Alan Grant ne fait pas semblant avec les sujets d'enquête qu'il choisit pour son héroïne. Cette fois-ci, il verse dans le sordide écoeurant, mais malheureusement pas complètement impossible. Il continue donc ainsi à confronter Cassandra Anderson aux pires exactions dont la race humaine peut se montrer coupable, attestant ainsi sa capacité à surmonter ces confrontations traumatisantes. le scénariste ouvre son récit en évoquant Platon et Aristote, attribuant au premier l'avis que 9 personnes sur 10 sont des individus enclins à la violence, alors que le second penche plutôt pour une nature humaine bonne, seul 1 individu sur 10 étant enclin à la violence. Au cours du récit, Alan Grant reprend cette quantification de 90% et de 10% pour l'appliquer aux cadets, et en particulier à ceux qui se suicident au cours de leur formation. Il s'agit à nouveau de faire apparaître ce qui rend l'héroïne si particulière, même parmi les autres juges mais aussi d'évoquer la brutalité de se retrouver contraint de contempler toute l'horreur dont l'humanité est capable.
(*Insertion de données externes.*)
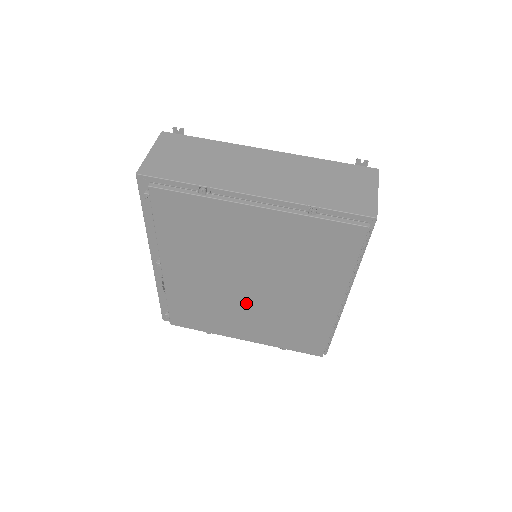
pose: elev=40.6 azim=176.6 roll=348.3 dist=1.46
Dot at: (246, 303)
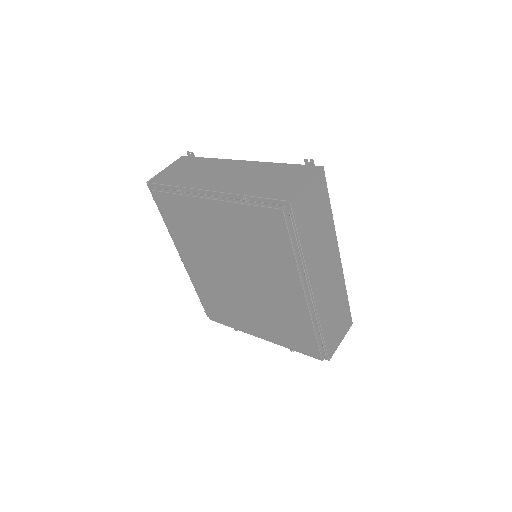
Dot at: (244, 296)
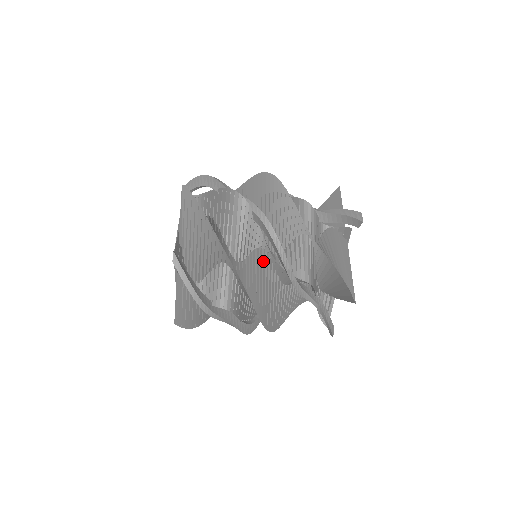
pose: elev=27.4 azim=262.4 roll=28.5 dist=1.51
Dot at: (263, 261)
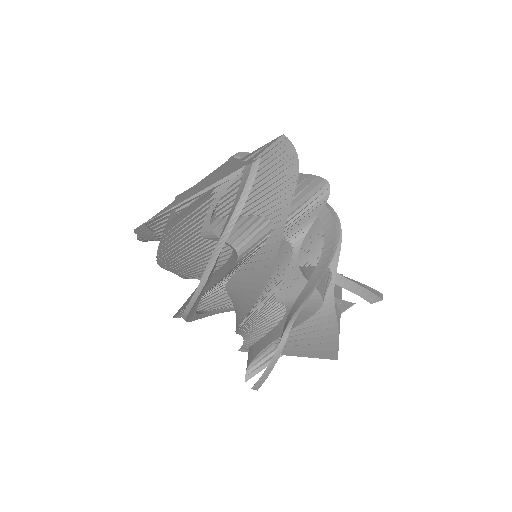
Dot at: (288, 255)
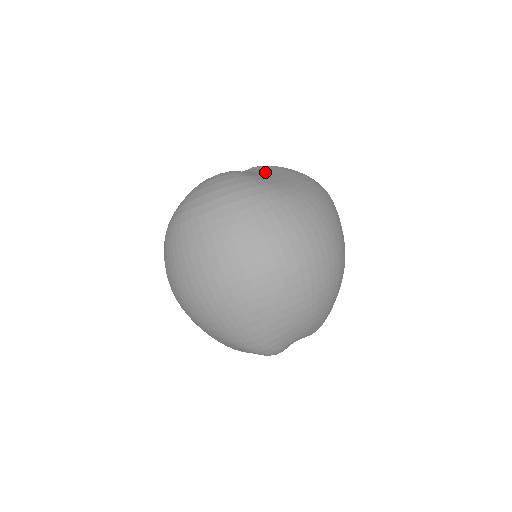
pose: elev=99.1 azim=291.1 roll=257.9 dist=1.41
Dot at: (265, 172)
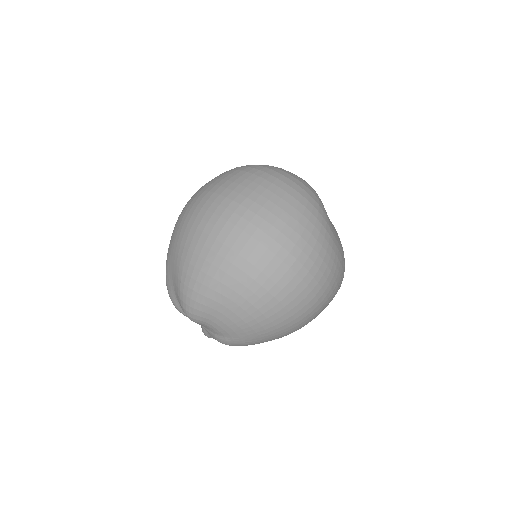
Dot at: occluded
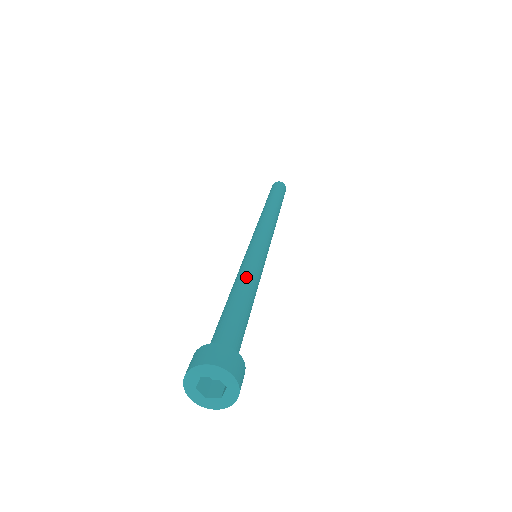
Pour ce quatrième récit, le lecteur a le plaisir de retrouver la familiarité des dessins de Carlos Ezquerra. Sa façon un peu désinvolte de représenter certaines formes lui permet d'éviter de tomber dans le voyeurisme malsain lors de la découverte des nourrisson amputés de certains de leurs membres, sans pour autant laisser planer de doutes quant à ce dont il s'agit. Les dessins évitent également de sexualiser exagérément les différents protagonistes, aussi bien féminins que masculins, donnant plus d'importance à leurs actions, à leurs paroles, et à leur personnalité. Il met en scène les conditions du suicide du cadet Alberto Calvi avec la même adresse, montrant sa détresse et l'horreur de son acte, sans que le lecteur n'éprouve l'impression qu'il transforme ce moment en spectacle odieux. Comme à son habitude, Ezquerra se montre convainquant quoi que l'intrigue puisse exiger qu'il dessine, des cuisines d'un restaurant, à une propriété luxueuse située dans une zone verdoyante.

Alan Grant et Carlos Ezquerra réussissent à nouveau une histoire poignante ans être misérabiliste sur cette étape du parcours scolaire de Cassandra Anderson, mettant en avant ses qualités professionnelles, ses qualités d'être humain, dans une intrigue basée sur une enquête difficile, pour des crimes abjects. le lecteur peut donc aussi y lire un commentaire sur la nature humaine, comme dans tout bon polar qui se respecte. 5 étoiles.